I am struggling to understand how that, for the integral below, the result is 0 as R tends to infinity.
I've tried re-arranging the integrand to make sense of it but I haven't gotten far with this.
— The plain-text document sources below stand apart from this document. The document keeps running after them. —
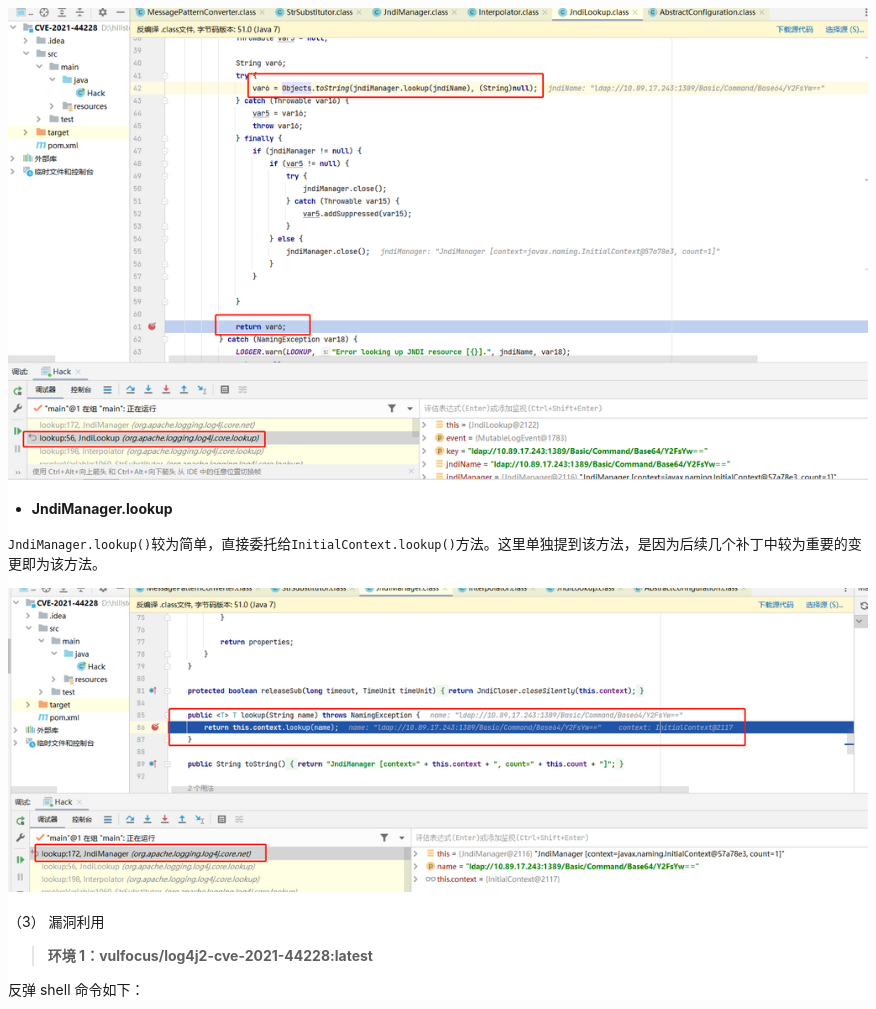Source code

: ![image-20230714094925609](img/image-20230714094925609.png)

- **JndiManager.lookup**

`JndiManager.lookup()`较为简单，直接委托给`InitialContext.lookup()`方法。这里单独提到该方法，是因为后续几个补丁中较为重要的变更即为该方法。

![image-20230714095048611](img/image-20230714095048611.png)

（3） 漏洞利用

> **环境 1：vulfocus/log4j2-cve-2021-44228:latest**

反弹 shell 命令如下：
Does anyone know how to approach an integral of this form when taking limits of R?
Thank you for your time
On
$$I(R)=i\int_0^\pi e^{iR\cos(x)-R\sin(x)}dx=i\int_0^\pi e^{iR\left(\cos(x)+i\sin(x)\right)}dx=i\int_0^\pi e^{iRe^{ix}}dx$$ $u=e^{ix}$ so $dx=\frac{du}{iu}$ so: $$I(R)=-\int_{-1}^1\frac{e^{iRu}}{u}du$$ $$I'(R)=-i\int_{-1}^1e^{iRu}du=-\left[\frac{e^{iRu}}{R}\right]_{-1}^1=-\frac{e^{iR}-e^{-iR}}{R}=-\frac{2\sinh(R)}{R}$$ and from this we could calculate: $$\lim_{R\to\infty}\left[-\frac{2\sinh(R)}{R}\right]$$ and you could use this to help answer your question
$\newcommand{\bbx}[1]{\,\bbox[15px,border:1px groove navy]{\displaystyle{#1}}\,} \newcommand{\braces}[1]{\left\lbrace\,{#1}\,\right\rbrace} \newcommand{\bracks}[1]{\left\lbrack\,{#1}\,\right\rbrack} \newcommand{\dd}{\mathrm{d}} \newcommand{\ds}[1]{\displaystyle{#1}} \newcommand{\expo}[1]{\,\mathrm{e}^{#1}\,} \newcommand{\ic}{\mathrm{i}} \newcommand{\mc}[1]{\mathcal{#1}} \newcommand{\mrm}[1]{\mathrm{#1}} \newcommand{\pars}[1]{\left(\,{#1}\,\right)} \newcommand{\partiald}[3][]{\frac{\partial^{#1} #2}{\partial #3^{#1}}} \newcommand{\root}[2][]{\,\sqrt[#1]{\,{#2}\,}\,} \newcommand{\totald}[3][]{\frac{\mathrm{d}^{#1} #2}{\mathrm{d} #3^{#1}}} \newcommand{\verts}[1]{\left\vert\,{#1}\,\right\vert}$ \begin{align} & \color{#44f}{\verts{\ic\int_{0}^{\pi}\expo{\ic R\cos\pars{\theta} - R\sin\pars{\theta}}\,\,\,\,\,\dd\theta}} \leq \int_{0}^{\pi}\expo{- R\sin\pars{\theta}}\,\,\dd\theta \\[5mm] = & \ \int_{-\pi/2}^{\pi/2}\expo{- R\cos\pars{\theta}}\,\,\dd\theta = 2\int_{0}^{\pi/2}\expo{- R\cos\pars{\theta}}\,\,\dd\theta \\[5mm] = & \ 2\int_{0}^{\pi/2}\expo{- R\sin\pars{\theta}}\,\,\dd\theta \leq 2\int_{0}^{\pi/2} \expo{- 2R\theta/\pi}\,\,\dd\theta \\[5mm] & = \pi\,{1 - \expo{-R} \over R} \,\,\,\stackrel{\mrm{as}\ R\ \to\ \infty}{\sim}\,\,\, \bbx{\pi \over R} \\ & \end{align}